2012 ALL MR (Cri) 1496
IN THE HIGH COURT OF JUDICATURE AT BOMBAY
V.M. KANADE AND P.D. KODE, JJ.
Lal Saheb Mahanand Pal Vs. State Of Maharashtra
Criminal Appeal No.705 of 2006,Criminal Application No.1543 of 2011
1st February, 2012
Petitioner Counsel: Dr. YUG MOHIT CHAUDHRY
Respondent Counsel: Mr. J. P. YAGNIK
Penal Code (1860), Ss.300, 302, 304 Part-I - Murder - Sudden quarrel - Prosecution case that deceased sprinkled colour on accused as a result of which altercation between them ensued, followed by scuffle and thereafter accused went inside house brought a knife and stabbed deceased thrice on upper chest - Evidence showing that there was a sudden quarrel and there was no premeditation on part of accused - There was no sufficient lapse of time between the incident and assault - Accused clearly had an intention to inflict injury on deceased - However, since his case fell within Exception 4 to S.300 - Conviction of accused under S.302 quashed and accused is convicted for offence punishable under S.304 Part-I. (Paras 11, 12)
Cases Cited:
Satish Narayan Sawant Vs. State of Goa, 2009 ALL SCR 2798=2009 Cri. L.J. 4655 [Para 5,9]
Sukhbir Singh Vs. State of Haryana, AIR 2002 SC 1168 [Para 5,9]
Jagpati Vs. State of Madhya Pradesh with Ram Krishna Vs. State of Madhya Pradesh, AIR 1993 SC 1360 [Para 5,10]
JUDGMENT
V. M. KANADE, J. :- Heard the learned counsel appearing on behalf of the Appellant and the learned APP for the State.
2. The Appellant takes exception to the judgment and order passed by the III Ad-hoc Additional Sessions Judge, Thane dated 30.11.2005 whereby the Appellant was convicted for the offence punishable under section 302 of the Indian Penal Code and sentenced to suffer rigorous imprisonment for life and to pay fine of Rs.1,000/- and, in default, to undergo simple imprisonment for three months.
3. Shri Chaudhry, the learned counsel appearing on behalf of the Appellant, at the outset, submitted that the Appellant did not wish to challenge the finding of the Trial Court, so far as the incident in question is concerned. He submitted that even if the prosecution case is accepted, even then an offence under section 302 of the Indian Penal Code is not made out and at the most, the said offence would amount to an offence punishable under section 304-Part II of the India Penal Code.
4. The prosecution case in brief is that the Appellant was the uncle of the deceased and the incident in question took place on 26.3.2005 which was the day after 'Holi Festival' which is called 'Dhoolivandan Festival". According to the prosecution, deceased Dilip informed the Appellant /Accused that he was going to sprinkle colour on the Appellant. However, the Appellant warned him not to do so. In spite of that, according to the prosecution, Dilip sprinkled colour on the Appellant and as a result of which, there was an altercation between the Appellant and deceased Dilip and, thereafter, the Appellant went inside the house, brought a knife and inflicted two injuries on the person of deceased, as result of which the deceased collapsed and died. It is not in dispute that his death was homicidal. The doctor, who performed the post-mortem, has stated in his evidence that the deceased received three external injuries viz.; (i) Incise wound over, neck, anterior, 6 inches X 3 inches, cavity deep, carotid artery and jugular vein cut through and through, trachea cut through and through; (ii) Incise wound left anterior chest, 4 inches below left stemo-clavicular joint, size 1 inch X 0.5 inch muscle deep; (iii) Incise wound left ear over pinna 0.5 inch X 1/4th inch, skin deep. PW-2- Dr. Kantilal Sontakke who performed the postmortem has stated that the cause of death was due to cardio respiratory failure due to hemorrhagic shock due to injury to major vessel i.e. carotid and jugular veins and trachea on account of wound being caused by sharp object. He has further stated that these injuries were sufficient to cause death.

- **What to work on**
1) Condense the paragraph of the judgment beginning "Shri Chaudhry, the learned counsel" into a short list of its main points.
2) Carry on the judgment in Lal Saheb Mahanand Pal's appeal from the point after its final sentence.

- **Excerpted data**
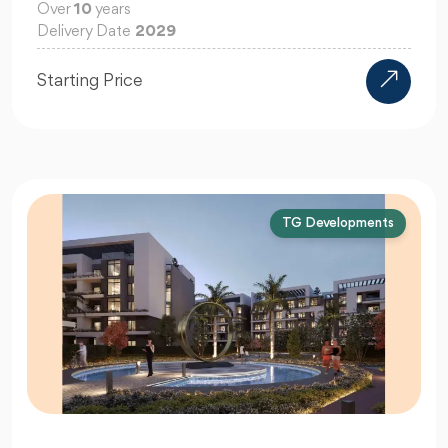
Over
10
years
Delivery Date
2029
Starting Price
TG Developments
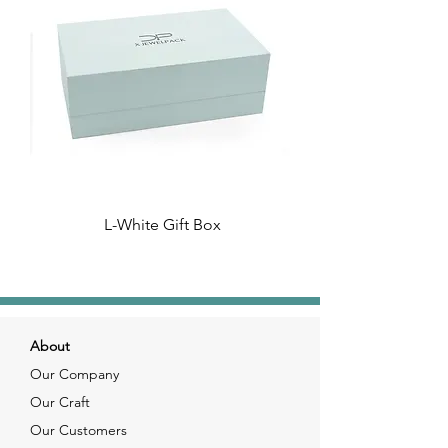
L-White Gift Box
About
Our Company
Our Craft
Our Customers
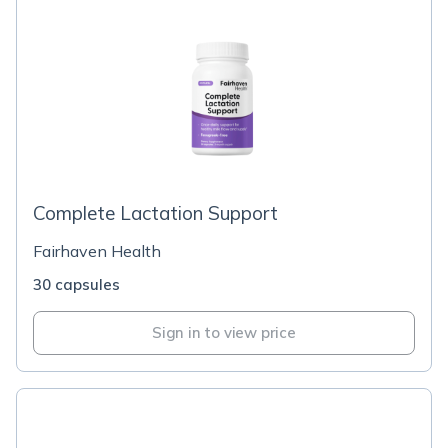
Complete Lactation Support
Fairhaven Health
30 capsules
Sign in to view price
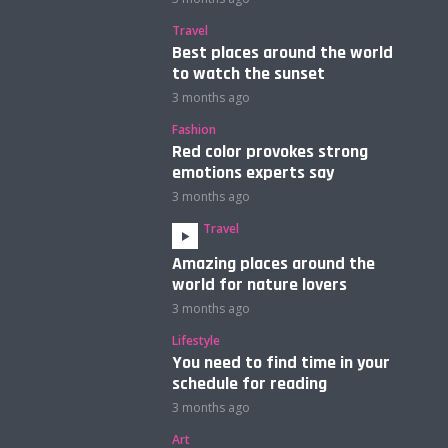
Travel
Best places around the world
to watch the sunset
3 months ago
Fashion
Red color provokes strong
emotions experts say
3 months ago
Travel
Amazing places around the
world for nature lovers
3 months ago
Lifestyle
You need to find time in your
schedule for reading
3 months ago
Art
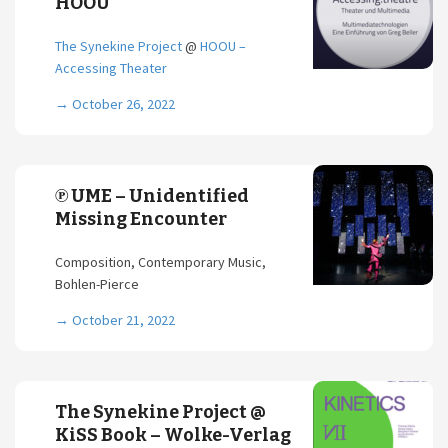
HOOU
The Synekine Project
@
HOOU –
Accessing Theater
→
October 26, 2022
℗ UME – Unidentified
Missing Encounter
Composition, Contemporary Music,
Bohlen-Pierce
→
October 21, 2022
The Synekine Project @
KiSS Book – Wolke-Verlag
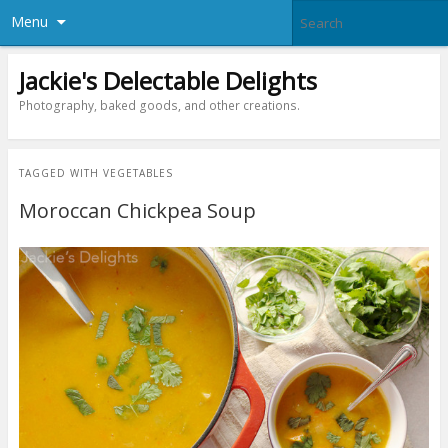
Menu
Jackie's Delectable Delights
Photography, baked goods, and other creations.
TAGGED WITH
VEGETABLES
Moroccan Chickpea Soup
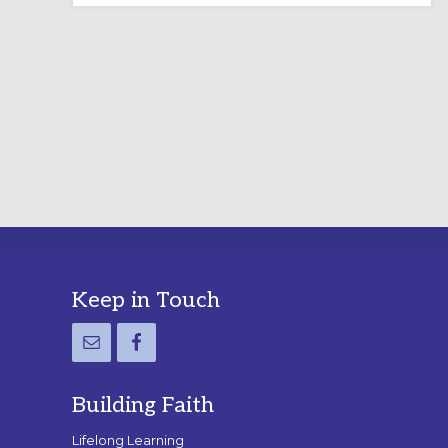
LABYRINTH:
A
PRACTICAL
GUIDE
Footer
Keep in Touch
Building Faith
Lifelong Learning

- **Exercise results**
1)
- Shri Chaudhry, counsel for the Appellant, said at the outset that the Appellant would not challenge the Trial Court's finding on the incident.
- He argued that even if the prosecution case is accepted, no offence under section 302 of the Indian Penal Code is made out.
- At most, he submitted, the offence would be punishable under section 304-Part II.

2)
5. The learned counsel appearing on behalf of the Appellant submits that even if the prosecution case is accepted as it is, even then, according to him, the Trial Court ought to have held that the offence would fall under section 304-Part II of IPC and not under section 302 of IPC. He submitted that there was sudden fight and there was altercation between the Appellant and the deceased and thereafter, the Appellant brought a knife and stabbed the deceased. He submitted that therefore, the case of the Appellant would squarely fall under the 4th Exception to section 300 of the Indian Penal Code. In support of the said submissions, he has relied on the following judgments of the Apex Court -
(1) Satish Narayan Sawant vs. State of Goa [2009 Cri. L.J. 4655] : [2009 ALL SCR 2798];
(2) Sukhbir Singh vs. State of Haryana [AIR 2002 Supreme Court 1168];
(3) Jagpati Vs. State of Madhya Pradesh with Ram Krishna vs. State of Madhya Pradesh [AIR 1993 Supreme Court 1360].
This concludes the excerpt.